Collected data:
......

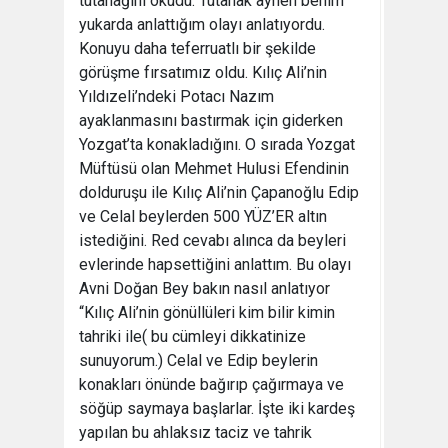
tutanağını okudu. Tutanak aynen benim
yukarda anlattığım olayı anlatıyordu.
Konuyu daha teferruatlı bir şekilde
görüşme fırsatımız oldu. Kılıç Ali’nin
Yıldızeli’ndeki Potacı Nazım
ayaklanmasını bastırmak için giderken
Yozgat’ta konakladığını. O sırada Yozgat
Müftüsü olan Mehmet Hulusi Efendinin
dolduruşu ile Kılıç Ali’nin Çapanoğlu Edip
ve Celal beylerden 500 YÜZ’ER altın
istediğini. Red cevabı alınca da beyleri
evlerinde hapsettiğini anlattım. Bu olayı
Avni Doğan Bey bakın nasıl anlatıyor
“Kılıç Ali’nin gönüllüleri kim bilir kimin
tahriki ile( bu cümleyi dikkatinize
sunuyorum.) Celal ve Edip beylerin
konakları önünde bağırıp çağırmaya ve
söğüp saymaya başlarlar. İşte iki kardeş
yapılan bu ahlaksız taciz ve tahrik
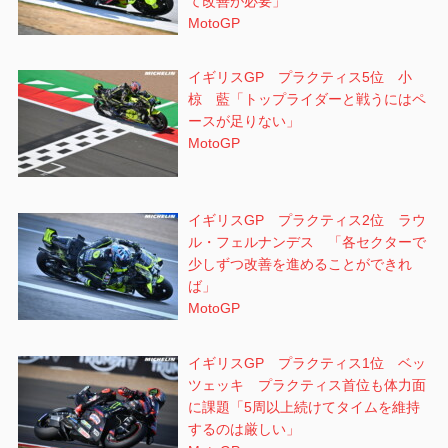
て改善が必要」
MotoGP
イギリスGP プラクティス5位 小
椋 藍「トップライダーと戦うにはペ
ースが足りない」
MotoGP
イギリスGP プラクティス2位 ラウ
ル・フェルナンデス 「各セクターで
少しずつ改善を進めることができれ
ば」
MotoGP
イギリスGP プラクティス1位 ベッ
ツェッキ プラクティス首位も体力面
に課題「5周以上続けてタイムを維持
するのは厳しい」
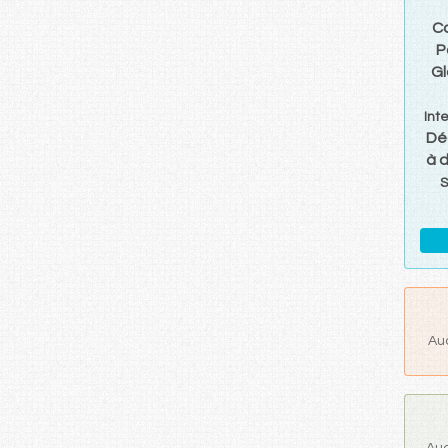
C
P
Gl
Int
Dé
à 
S
Au
Auc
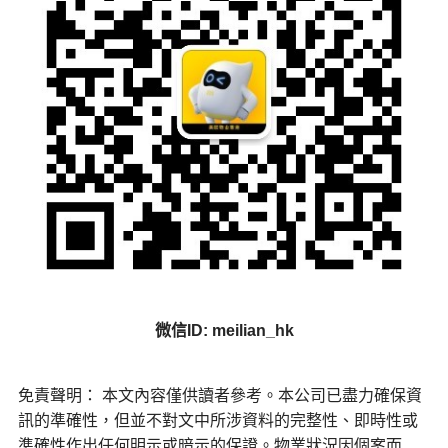
微信ID: meilian_hk
免責聲明： 本文內容僅供讀者參考。本公司已盡力確保資
訊的準確性，但並不對文中所涉資料的完整性、即時性或
準確性作出任何明示或暗示的保證。物業狀況因個案而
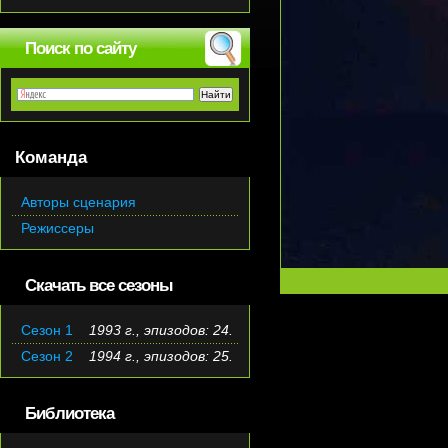
Поиск по сайту
Команда
Авторы сценария
Режиссеры
Скачать все сезоны
Сезон 1
1993 г., эпизодов: 24.
Сезон 2
1994 г., эпизодов: 25.
Библиотека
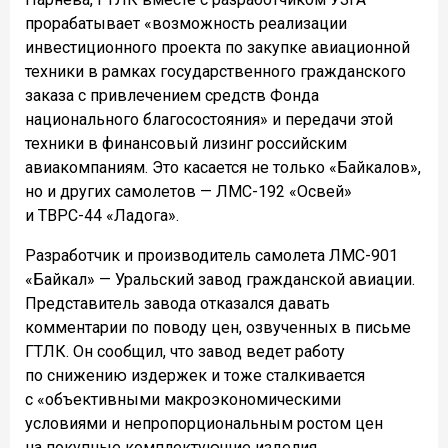
прорабатывает «возможность реализации
инвестиционного проекта по закупке авиационной
техники в рамках государственного гражданского
заказа с привлечением средств Фонда
национального благосостояния» и передачи этой
техники в финансовый лизинг российским
авиакомпаниям. Это касается не только «Байкалов»,
но и других самолетов — ЛМС-192 «Освей»
и ТВРС-44 «Ладога».
Разработчик и производитель самолета ЛМС-901
«Байкал» — Уральский завод гражданской авиации.
Представитель завода отказался давать
комментарии по поводу цен, озвученных в письме
ГТЛК.
Он сообщил, что завод ведет работу
по снижению издержек и тоже сталкивается
с «объективными макроэкономическими
условиями и непропорциональным ростом цен
на покупные комплектующие изделия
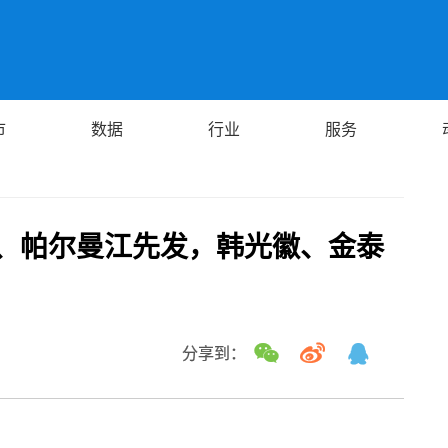
市
数据
行业
服务
杰、帕尔曼江先发，韩光徽、金泰
分享到：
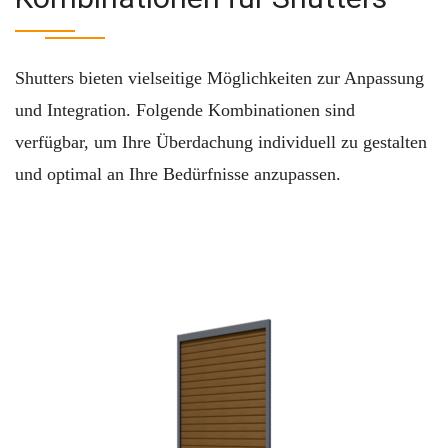
Shutters bieten vielseitige Möglichkeiten zur Anpassung
und Integration. Folgende Kombinationen sind
verfügbar, um Ihre Überdachung individuell zu gestalten
und optimal an Ihre Bedürfnisse anzupassen.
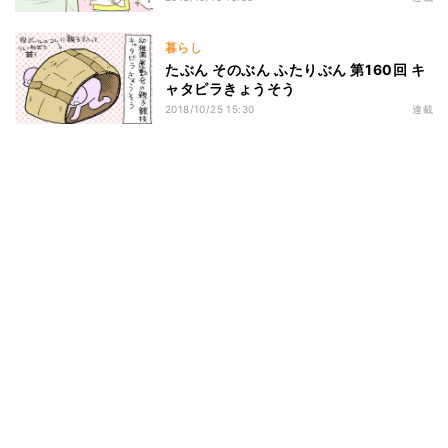
暮らし
たぶん そのぶん ふたりぶん 第160回 キ
ャタピラきょうそう
2018/10/25 15:30
連載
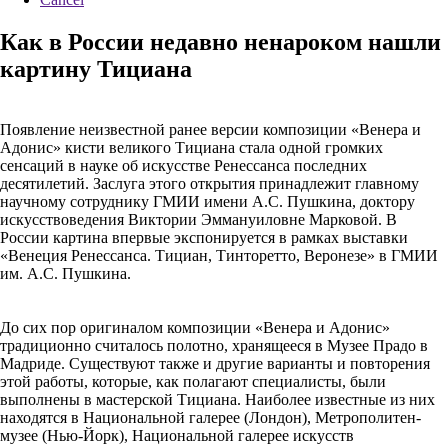
Как в России недавно ненароком нашли
картину Тициана
Появление неизвестной ранее версии композиции «Венера и
Адонис» кисти великого Тициана стала одной громких
сенсаций в науке об искусстве Ренессанса последних
десятилетий. Заслуга этого открытия принадлежит главному
научному сотруднику ГМИИ имени А.С. Пушкина, доктору
искусствоведения Виктории Эммануиловне Марковой. В
России картина впервые экспонируется в рамках выставки
«Венеция Ренессанса. Тициан, Тинторетто, Веронезе» в ГМИИ
им. А.С. Пушкина.
До сих пор оригиналом композиции «Венера и Адонис»
традиционно считалось полотно, хранящееся в Музее Прадо в
Мадриде. Существуют также и другие варианты и повторения
этой работы, которые, как полагают специалисты, были
выполнены в мастерской Тициана. Наиболее известные из них
находятся в Национальной галерее (Лондон), Метрополитен-
музее (Нью-Йорк), Национальной галерее искусств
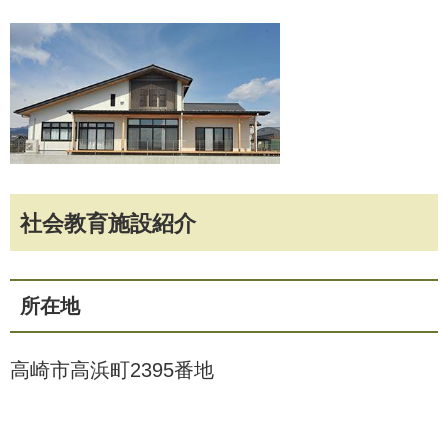
社会教育施設紹介
所在地
高崎市高浜町2395番地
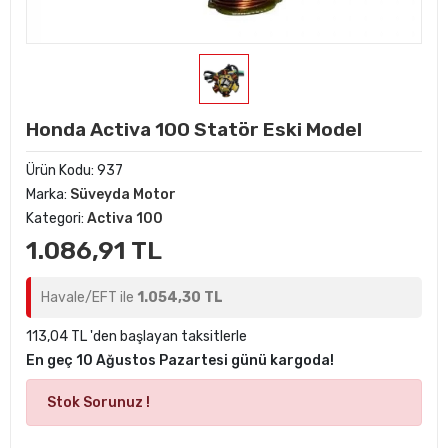
Honda Activa 100 Statör Eski Model
Ürün Kodu:
937
Marka:
Süveyda Motor
Kategori:
Activa 100
1.086,91 TL
Havale/EFT ile
1.054,30 TL
113,04 TL 'den başlayan taksitlerle
En geç 10 Ağustos Pazartesi günü kargoda!
Stok Sorunuz !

......

- Assigned task
Arrange the lines as a numbered list, starting with the first line of the entries and going on through the line that contains "準確性作出任何明示或暗示的保證。物業狀況因個案而". Skip blank lines, and leave the pictures out of your answer.

- Solution
1. tutanağını okudu. Tutanak aynen benim
2. yukarda anlattığım olayı anlatıyordu.
3. Konuyu daha teferruatlı bir şekilde
4. görüşme fırsatımız oldu. Kılıç Ali’nin
5. Yıldızeli’ndeki Potacı Nazım
6. ayaklanmasını bastırmak için giderken
7. Yozgat’ta konakladığını. O sırada Yozgat
8. Müftüsü olan Mehmet Hulusi Efendinin
9. dolduruşu ile Kılıç Ali’nin Çapanoğlu Edip
10. ve Celal beylerden 500 YÜZ’ER altın
11. istediğini. Red cevabı alınca da beyleri
12. evlerinde hapsettiğini anlattım. Bu olayı
13. Avni Doğan Bey bakın nasıl anlatıyor
14. “Kılıç Ali’nin gönüllüleri kim bilir kimin
15. tahriki ile( bu cümleyi dikkatinize
16. sunuyorum.) Celal ve Edip beylerin
17. konakları önünde bağırıp çağırmaya ve
18. söğüp saymaya başlarlar. İşte iki kardeş
19. yapılan bu ahlaksız taciz ve tahrik
20. て改善が必要」
21. MotoGP
22. イギリスGP プラクティス5位 小
23. 椋 藍「トップライダーと戦うにはペ
24. ースが足りない」
25. MotoGP
26. イギリスGP プラクティス2位 ラウ
27. ル・フェルナンデス 「各セクターで
28. 少しずつ改善を進めることができれ
29. ば」
30. MotoGP
31. イギリスGP プラクティス1位 ベッ
32. ツェッキ プラクティス首位も体力面
33. に課題「5周以上続けてタイムを維持
34. するのは厳しい」
35. C
36. P
37. Gl
38. Int
39. Dé
40. à 
41. S
42. Au
43. Auc
44. 微信ID: meilian_hk
45. 免責聲明： 本文內容僅供讀者參考。本公司已盡力確保資
46. 訊的準確性，但並不對文中所涉資料的完整性、即時性或
47. 準確性作出任何明示或暗示的保證。物業狀況因個案而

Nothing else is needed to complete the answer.